▸ **PROBLEM DETAILS**
Nothing but the lines below from the one holding "また、紙に浸透しないため普通紙でも裏写りしにく" up to and including the one holding "т Вас на страницу" should be copied, exactly and without pictures.
═════ SUPPLIED RECORDS ═════
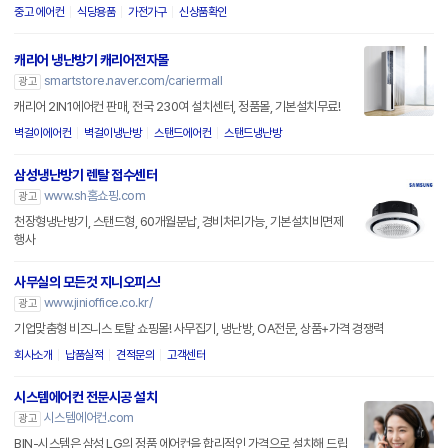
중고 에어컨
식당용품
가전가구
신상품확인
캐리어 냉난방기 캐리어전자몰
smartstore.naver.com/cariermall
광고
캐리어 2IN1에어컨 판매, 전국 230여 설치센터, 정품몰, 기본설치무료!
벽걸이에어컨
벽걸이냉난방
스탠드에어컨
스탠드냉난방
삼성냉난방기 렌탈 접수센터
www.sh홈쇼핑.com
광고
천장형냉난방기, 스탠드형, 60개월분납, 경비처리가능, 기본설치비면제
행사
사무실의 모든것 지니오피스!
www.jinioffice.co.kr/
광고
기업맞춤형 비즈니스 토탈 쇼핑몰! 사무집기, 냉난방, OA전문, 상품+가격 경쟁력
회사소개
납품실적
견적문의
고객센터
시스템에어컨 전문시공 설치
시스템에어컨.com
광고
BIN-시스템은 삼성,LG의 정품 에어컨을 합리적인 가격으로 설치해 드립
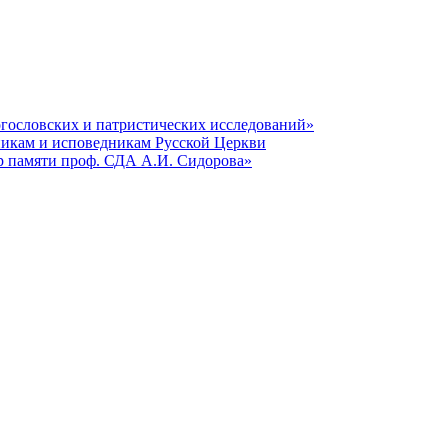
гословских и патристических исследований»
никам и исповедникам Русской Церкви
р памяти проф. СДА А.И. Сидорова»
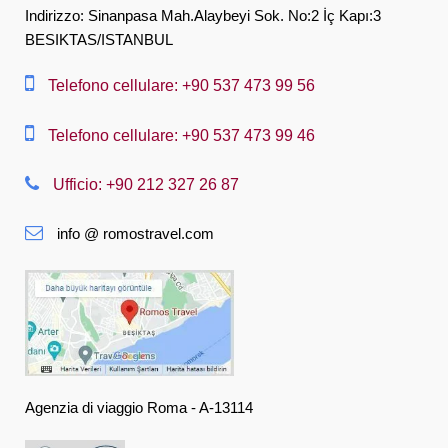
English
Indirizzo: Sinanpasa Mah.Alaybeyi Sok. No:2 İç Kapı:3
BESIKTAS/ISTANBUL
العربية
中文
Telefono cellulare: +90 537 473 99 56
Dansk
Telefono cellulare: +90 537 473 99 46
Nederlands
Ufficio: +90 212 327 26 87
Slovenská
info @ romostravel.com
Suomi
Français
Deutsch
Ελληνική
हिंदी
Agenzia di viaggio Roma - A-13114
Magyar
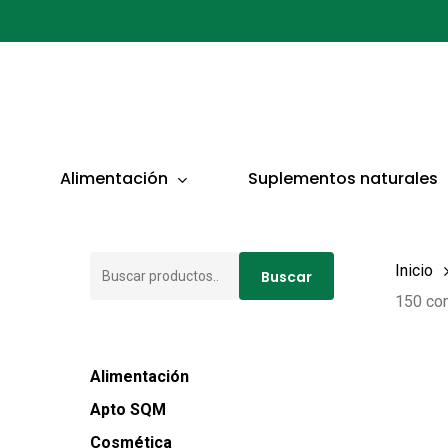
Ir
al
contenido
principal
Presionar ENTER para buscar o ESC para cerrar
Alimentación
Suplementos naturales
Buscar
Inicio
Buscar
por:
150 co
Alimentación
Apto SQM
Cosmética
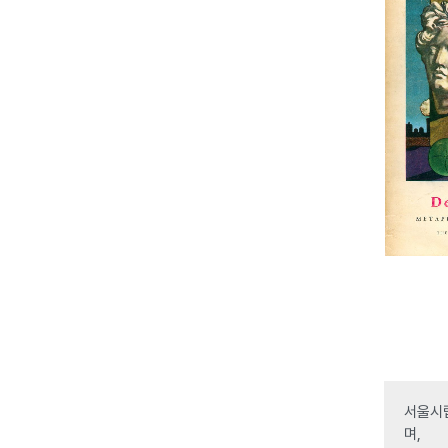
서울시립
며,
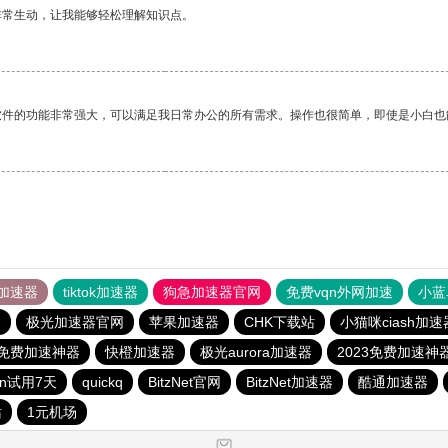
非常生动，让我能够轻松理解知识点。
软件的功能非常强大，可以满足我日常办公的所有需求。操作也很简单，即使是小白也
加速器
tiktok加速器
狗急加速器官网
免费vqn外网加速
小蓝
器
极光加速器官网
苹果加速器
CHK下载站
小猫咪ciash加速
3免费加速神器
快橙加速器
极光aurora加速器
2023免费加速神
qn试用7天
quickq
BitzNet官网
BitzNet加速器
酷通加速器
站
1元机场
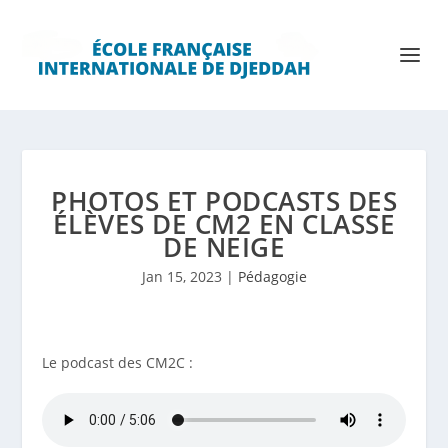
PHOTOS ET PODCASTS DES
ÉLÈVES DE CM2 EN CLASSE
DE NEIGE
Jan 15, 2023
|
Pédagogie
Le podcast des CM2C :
═════
═════ SUPPLIED RECORDS ═════
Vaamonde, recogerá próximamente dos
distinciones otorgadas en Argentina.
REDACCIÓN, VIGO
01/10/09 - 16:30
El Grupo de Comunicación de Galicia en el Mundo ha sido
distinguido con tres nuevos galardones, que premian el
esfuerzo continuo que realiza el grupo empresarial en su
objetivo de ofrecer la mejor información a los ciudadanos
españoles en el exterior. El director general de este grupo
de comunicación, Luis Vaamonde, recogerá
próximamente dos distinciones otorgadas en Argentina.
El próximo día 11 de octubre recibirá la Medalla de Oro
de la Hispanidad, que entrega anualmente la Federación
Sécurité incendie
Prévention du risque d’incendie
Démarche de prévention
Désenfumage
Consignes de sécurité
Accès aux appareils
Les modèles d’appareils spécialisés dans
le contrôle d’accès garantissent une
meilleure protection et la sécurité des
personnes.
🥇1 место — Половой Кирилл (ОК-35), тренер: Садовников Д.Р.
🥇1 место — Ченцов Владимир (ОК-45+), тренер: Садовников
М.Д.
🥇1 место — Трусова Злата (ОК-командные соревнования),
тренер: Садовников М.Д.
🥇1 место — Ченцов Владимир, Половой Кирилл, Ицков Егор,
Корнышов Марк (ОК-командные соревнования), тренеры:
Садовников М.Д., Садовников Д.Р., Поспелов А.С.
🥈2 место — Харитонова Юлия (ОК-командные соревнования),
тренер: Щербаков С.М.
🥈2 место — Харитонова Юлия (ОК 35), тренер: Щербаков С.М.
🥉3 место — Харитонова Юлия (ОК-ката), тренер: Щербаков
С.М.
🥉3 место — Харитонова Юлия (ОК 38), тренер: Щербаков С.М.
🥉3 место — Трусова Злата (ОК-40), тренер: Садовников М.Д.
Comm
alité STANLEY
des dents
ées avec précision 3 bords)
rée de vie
═════
═════ SUPPLIED RECORDS ═════
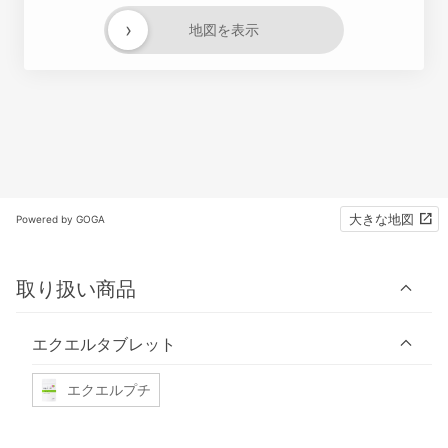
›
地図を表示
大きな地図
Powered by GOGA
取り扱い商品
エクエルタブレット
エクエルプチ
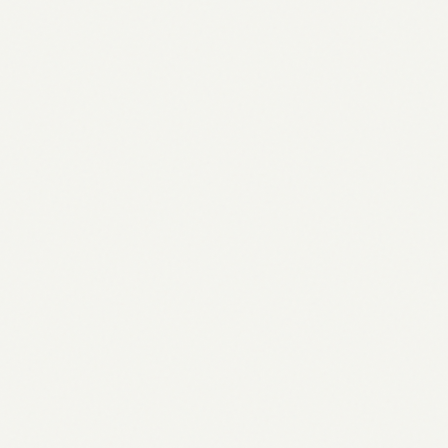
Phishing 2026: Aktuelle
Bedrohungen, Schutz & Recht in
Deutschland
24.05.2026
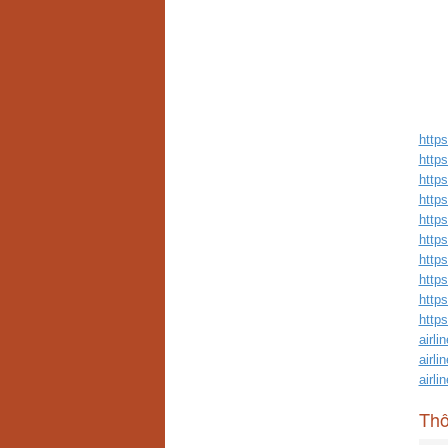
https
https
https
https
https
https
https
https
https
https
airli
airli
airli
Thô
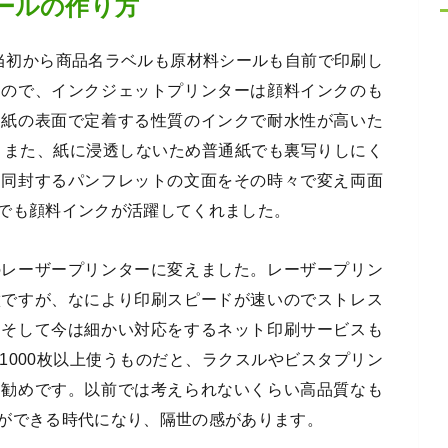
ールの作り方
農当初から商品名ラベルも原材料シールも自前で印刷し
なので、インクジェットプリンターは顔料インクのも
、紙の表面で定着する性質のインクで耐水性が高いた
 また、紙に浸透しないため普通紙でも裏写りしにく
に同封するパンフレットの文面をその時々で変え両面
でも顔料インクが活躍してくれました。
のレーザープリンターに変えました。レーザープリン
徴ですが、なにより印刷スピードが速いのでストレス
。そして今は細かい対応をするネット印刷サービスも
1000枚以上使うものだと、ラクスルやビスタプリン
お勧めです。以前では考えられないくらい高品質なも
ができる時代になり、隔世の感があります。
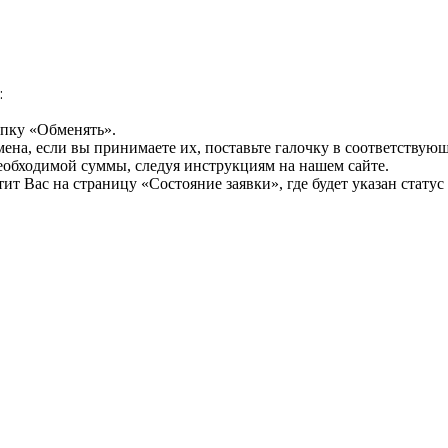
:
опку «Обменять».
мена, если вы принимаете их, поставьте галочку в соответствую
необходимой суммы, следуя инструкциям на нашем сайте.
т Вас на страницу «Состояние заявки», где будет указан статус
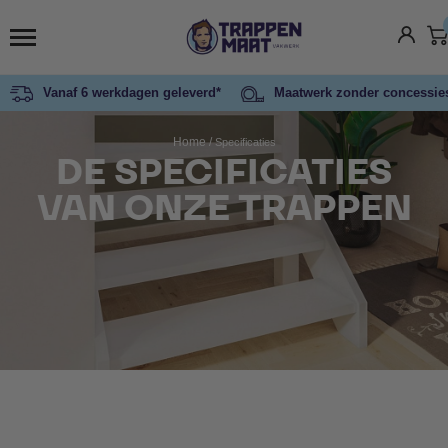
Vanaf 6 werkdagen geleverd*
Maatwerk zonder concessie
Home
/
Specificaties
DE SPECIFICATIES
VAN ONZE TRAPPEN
═════
▸ **SOLUTION FOR THIS TASK**
 また、紙に浸透しないため普通紙でも裏写りしにく
に同封するパンフレットの文面をその時々で変え両面
でも顔料インクが活躍してくれました。
のレーザープリンターに変えました。レーザープリン
徴ですが、なにより印刷スピードが速いのでストレス
。そして今は細かい対応をするネット印刷サービスも
1000枚以上使うものだと、ラクスルやビスタプリン
お勧めです。以前では考えられないくらい高品質なも
ができる時代になり、隔世の感があります。
:
опку «Обменять».
мена, если вы принимаете их, поставьте галочку в соответствую
необходимой суммы, следуя инструкциям на нашем сайте.
т Вас на страницу «Состояние заявки», где будет указан статус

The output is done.